At Summer Camp With Mozart and Tchaikovsky
Louise Dorner was 14 when, during her summer break from school, she took part in a weeklong opera camp at the Salzburg Festival, the prestigious classical music event held every year in Mozart’s birthplace.
Joining other children between the ages of 9 and 17 at Schloss Arenberg, a 19th-century palace with a handsome sculpture park, she learned the cello part for an abridged version of Verdi’s opera “Falstaff,” then performed it on stage alongside a cellist from the Vienna Philharmonic (whom she recognized from televised concert broadcasts). Returning to the camp the next year from her home in Salzburg, she played Leonora, the female lead in Verdi’s “Il Trovatore,” silently acting and gesturing onstage as three fellow cast members (including her younger sister) narrated the plot.

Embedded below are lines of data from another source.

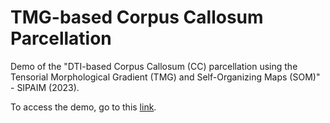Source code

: # TMG-based Corpus Callosum Parcellation

Demo of the "DTI-based Corpus Callosum (CC) parcellation using the Tensorial Morphological Gradient (TMG) and Self-Organizing Maps (SOM)" - SIPAIM (2023).

To access the demo, go to this [link](https://tmg-based-cc-parcellation.streamlit.app/).
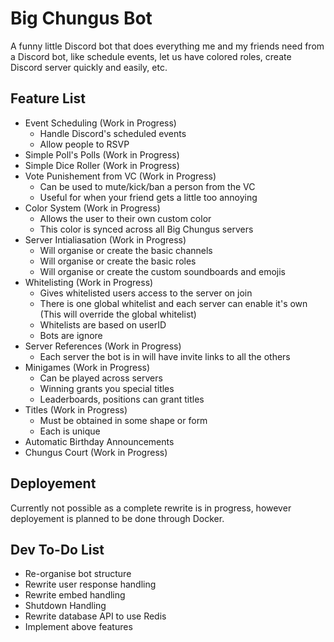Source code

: # Big Chungus Bot

A funny little Discord bot that does everything me and my friends need from a Discord bot, like schedule events, let us have colored roles, create Discord server quickly and easily, etc.

## Feature List

-   Event Scheduling (Work in Progress)
    -   Handle Discord's scheduled events
    -   Allow people to RSVP
-   Simple Poll's Polls (Work in Progress)
-   Simple Dice Roller (Work in Progress)
-   Vote Punishement from VC (Work in Progress)
    -   Can be used to mute/kick/ban a person from the VC
    -   Useful for when your friend gets a little too annoying
-   Color System (Work in Progress)
    -   Allows the user to their own custom color
    -   This color is synced across all Big Chungus servers
-   Server Intialiasation (Work in Progress)
    -   Will organise or create the basic channels
    -   Will organise or create the basic roles
    -   Will organise or create the custom soundboards and emojis
-   Whitelisting (Work in Progress)
    -   Gives whitelisted users access to the server on join
    -   There is one global whitelist and each server can enable it's own (This will override the global whitelist)
    -   Whitelists are based on userID
    -   Bots are ignore
-   Server References (Work in Progress)
    -   Each server the bot is in will have invite links to all the others
-   Minigames (Work in Progress)
    -   Can be played across servers
    -   Winning grants you special titles
    -   Leaderboards, positions can grant titles
-   Titles (Work in Progress)
    -   Must be obtained in some shape or form
    -   Each is unique
-   Automatic Birthday Announcements
-   Chungus Court (Work in Progress)

## Deployement

Currently not possible as a complete rewrite is in progress, however deployement is planned to be done through Docker.

## Dev To-Do List

-   Re-organise bot structure
-   Rewrite user response handling
-   Rewrite embed handling
-   Shutdown Handling
-   Rewrite database API to use Redis
-   Implement above features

“The Salzburg Festival, for a young person, is something very, very prestigious,” attended by “all these rich people,” Ms. Dorner, now 19 and soon to start her university studies in Amsterdam, said in a telephone interview. From a child’s standpoint, opera productions there are highbrow and remote, especially as “the plots are very difficult to understand,” she said, and “you don’t feel this connection.”
The Salzburg opera camps “change your perspective” completely, she added: By spending a week studying the music and story line of an opera, and rehearsing next to accomplished musicians from a major orchestra, “you feel closer: you don’t feel this distance.”